*EXERCISE GOAL:* Reproduce the stretch of the material below from its start through the line containing "text at (158, 244)", with both ends included.

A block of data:

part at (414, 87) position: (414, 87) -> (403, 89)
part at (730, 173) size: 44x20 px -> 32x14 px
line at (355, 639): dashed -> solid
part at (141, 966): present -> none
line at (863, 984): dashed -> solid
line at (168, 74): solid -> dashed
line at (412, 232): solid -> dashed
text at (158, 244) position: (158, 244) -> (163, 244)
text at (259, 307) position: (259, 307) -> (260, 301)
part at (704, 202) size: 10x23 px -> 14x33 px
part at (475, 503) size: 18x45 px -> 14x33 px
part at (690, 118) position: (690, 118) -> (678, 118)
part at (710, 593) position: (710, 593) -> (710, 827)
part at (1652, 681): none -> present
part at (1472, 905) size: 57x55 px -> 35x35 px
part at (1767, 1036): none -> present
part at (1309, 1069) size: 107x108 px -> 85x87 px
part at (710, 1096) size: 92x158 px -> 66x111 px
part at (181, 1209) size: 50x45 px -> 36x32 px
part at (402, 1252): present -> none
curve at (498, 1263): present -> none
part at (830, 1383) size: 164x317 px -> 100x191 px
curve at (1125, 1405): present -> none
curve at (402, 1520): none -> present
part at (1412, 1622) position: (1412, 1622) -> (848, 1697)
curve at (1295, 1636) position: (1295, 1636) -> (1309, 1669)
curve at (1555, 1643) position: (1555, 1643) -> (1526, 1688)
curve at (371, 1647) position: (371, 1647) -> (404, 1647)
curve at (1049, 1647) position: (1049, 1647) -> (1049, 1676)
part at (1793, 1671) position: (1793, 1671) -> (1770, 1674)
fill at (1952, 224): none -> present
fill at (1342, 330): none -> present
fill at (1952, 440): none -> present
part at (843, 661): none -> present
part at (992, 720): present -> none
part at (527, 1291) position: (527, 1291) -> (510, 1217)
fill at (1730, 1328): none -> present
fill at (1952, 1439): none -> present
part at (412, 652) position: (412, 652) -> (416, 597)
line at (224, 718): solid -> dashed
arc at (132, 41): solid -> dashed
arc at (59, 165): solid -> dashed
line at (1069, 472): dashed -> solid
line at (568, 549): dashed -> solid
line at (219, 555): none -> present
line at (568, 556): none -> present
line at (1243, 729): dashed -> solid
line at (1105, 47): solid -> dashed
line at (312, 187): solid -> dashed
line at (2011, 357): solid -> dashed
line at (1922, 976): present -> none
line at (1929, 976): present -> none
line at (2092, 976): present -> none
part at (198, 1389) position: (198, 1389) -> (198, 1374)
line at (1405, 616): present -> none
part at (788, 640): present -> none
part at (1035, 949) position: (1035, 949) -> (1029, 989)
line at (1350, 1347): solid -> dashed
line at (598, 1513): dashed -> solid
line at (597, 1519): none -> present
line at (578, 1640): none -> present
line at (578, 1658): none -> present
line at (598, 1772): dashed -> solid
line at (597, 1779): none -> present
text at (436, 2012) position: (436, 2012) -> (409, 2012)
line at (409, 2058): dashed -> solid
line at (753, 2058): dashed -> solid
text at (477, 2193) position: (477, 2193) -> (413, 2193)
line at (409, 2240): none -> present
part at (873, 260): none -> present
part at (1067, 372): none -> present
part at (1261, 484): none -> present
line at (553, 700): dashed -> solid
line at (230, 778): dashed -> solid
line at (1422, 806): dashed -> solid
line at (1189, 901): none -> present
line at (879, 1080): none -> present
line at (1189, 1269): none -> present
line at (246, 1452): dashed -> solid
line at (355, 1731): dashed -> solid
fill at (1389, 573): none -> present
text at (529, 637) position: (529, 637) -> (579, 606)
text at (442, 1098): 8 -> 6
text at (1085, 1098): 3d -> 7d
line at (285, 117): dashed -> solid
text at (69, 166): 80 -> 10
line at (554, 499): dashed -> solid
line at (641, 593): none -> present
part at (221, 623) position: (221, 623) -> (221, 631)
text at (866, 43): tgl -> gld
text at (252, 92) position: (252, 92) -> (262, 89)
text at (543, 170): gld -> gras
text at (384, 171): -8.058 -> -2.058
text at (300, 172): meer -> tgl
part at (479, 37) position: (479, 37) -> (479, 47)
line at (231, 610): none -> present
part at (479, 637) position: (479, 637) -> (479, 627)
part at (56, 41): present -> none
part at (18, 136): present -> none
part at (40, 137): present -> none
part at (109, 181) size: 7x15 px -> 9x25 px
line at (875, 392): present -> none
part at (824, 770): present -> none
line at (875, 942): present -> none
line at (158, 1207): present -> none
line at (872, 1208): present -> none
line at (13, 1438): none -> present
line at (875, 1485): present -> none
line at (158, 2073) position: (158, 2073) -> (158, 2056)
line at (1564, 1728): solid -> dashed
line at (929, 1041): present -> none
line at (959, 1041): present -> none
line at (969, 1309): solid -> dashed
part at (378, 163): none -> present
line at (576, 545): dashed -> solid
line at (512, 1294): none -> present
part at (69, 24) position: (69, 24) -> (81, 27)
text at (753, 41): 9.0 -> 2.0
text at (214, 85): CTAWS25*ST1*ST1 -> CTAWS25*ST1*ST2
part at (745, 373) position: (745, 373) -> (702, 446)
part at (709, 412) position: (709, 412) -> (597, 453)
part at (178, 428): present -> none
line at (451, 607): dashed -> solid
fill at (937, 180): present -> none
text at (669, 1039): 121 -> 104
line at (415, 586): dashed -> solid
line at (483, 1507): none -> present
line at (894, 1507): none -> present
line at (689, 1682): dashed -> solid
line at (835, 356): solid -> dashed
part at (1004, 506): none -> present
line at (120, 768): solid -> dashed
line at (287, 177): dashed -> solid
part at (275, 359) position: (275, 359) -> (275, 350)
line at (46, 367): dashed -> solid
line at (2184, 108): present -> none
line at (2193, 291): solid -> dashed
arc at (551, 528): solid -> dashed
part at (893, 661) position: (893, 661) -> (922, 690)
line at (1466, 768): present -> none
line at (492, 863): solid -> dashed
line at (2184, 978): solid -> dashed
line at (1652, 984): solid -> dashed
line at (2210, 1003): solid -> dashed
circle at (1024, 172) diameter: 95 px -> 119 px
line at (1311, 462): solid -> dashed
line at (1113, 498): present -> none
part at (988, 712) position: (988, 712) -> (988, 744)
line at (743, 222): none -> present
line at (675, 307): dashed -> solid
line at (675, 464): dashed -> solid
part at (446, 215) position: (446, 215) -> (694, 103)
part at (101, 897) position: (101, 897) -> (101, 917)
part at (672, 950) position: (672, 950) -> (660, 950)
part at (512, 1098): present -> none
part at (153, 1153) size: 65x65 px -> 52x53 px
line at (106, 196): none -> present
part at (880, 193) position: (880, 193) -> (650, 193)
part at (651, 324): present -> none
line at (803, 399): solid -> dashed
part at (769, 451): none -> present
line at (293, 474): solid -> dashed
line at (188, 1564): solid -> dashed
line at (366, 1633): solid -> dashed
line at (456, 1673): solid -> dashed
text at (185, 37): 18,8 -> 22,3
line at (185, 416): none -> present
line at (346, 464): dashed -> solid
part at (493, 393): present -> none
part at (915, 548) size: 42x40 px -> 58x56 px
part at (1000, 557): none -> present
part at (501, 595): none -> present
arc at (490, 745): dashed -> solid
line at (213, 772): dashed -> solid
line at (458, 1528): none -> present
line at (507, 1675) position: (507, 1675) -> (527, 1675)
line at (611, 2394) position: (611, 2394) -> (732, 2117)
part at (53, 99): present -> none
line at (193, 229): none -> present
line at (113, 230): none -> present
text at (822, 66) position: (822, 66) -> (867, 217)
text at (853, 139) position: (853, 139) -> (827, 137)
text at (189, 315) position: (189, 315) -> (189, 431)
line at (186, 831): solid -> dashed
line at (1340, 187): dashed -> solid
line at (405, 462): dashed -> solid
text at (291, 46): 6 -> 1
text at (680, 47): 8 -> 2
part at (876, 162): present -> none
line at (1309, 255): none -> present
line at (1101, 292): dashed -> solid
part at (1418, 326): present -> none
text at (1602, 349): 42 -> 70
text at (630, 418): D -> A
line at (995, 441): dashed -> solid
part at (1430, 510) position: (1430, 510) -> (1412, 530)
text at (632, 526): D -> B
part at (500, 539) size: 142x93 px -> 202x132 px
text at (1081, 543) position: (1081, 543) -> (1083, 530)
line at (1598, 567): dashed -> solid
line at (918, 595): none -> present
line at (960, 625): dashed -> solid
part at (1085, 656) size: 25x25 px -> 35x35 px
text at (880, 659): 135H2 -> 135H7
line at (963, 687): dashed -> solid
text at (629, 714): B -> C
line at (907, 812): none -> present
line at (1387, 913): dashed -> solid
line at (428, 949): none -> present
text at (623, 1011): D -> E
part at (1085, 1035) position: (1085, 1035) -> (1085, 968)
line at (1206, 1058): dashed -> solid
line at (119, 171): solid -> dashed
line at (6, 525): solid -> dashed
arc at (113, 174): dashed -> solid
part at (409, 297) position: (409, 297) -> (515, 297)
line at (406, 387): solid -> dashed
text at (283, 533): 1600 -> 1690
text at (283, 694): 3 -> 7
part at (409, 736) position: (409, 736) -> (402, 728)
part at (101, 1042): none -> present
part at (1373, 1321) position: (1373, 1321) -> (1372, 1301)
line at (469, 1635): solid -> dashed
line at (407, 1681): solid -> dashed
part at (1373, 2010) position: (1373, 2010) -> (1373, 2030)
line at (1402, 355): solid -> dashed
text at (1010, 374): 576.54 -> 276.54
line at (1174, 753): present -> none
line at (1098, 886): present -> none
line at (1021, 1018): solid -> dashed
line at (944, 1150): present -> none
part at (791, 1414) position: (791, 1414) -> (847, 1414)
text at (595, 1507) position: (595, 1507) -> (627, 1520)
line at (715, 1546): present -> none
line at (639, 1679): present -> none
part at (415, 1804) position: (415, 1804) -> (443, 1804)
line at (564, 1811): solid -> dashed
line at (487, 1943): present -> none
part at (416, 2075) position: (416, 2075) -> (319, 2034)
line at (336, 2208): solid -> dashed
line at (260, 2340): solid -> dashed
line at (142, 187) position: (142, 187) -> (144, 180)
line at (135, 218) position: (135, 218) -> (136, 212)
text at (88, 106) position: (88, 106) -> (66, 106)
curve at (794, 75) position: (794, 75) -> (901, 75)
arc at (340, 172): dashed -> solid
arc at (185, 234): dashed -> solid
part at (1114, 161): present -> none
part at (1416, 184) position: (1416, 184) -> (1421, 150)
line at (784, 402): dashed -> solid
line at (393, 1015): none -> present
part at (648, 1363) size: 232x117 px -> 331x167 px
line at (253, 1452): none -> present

*FINAL ANSWER:*
part at (414, 87) position: (414, 87) -> (403, 89)
part at (730, 173) size: 44x20 px -> 32x14 px
line at (355, 639): dashed -> solid
part at (141, 966): present -> none
line at (863, 984): dashed -> solid
line at (168, 74): solid -> dashed
line at (412, 232): solid -> dashed
text at (158, 244) position: (158, 244) -> (163, 244)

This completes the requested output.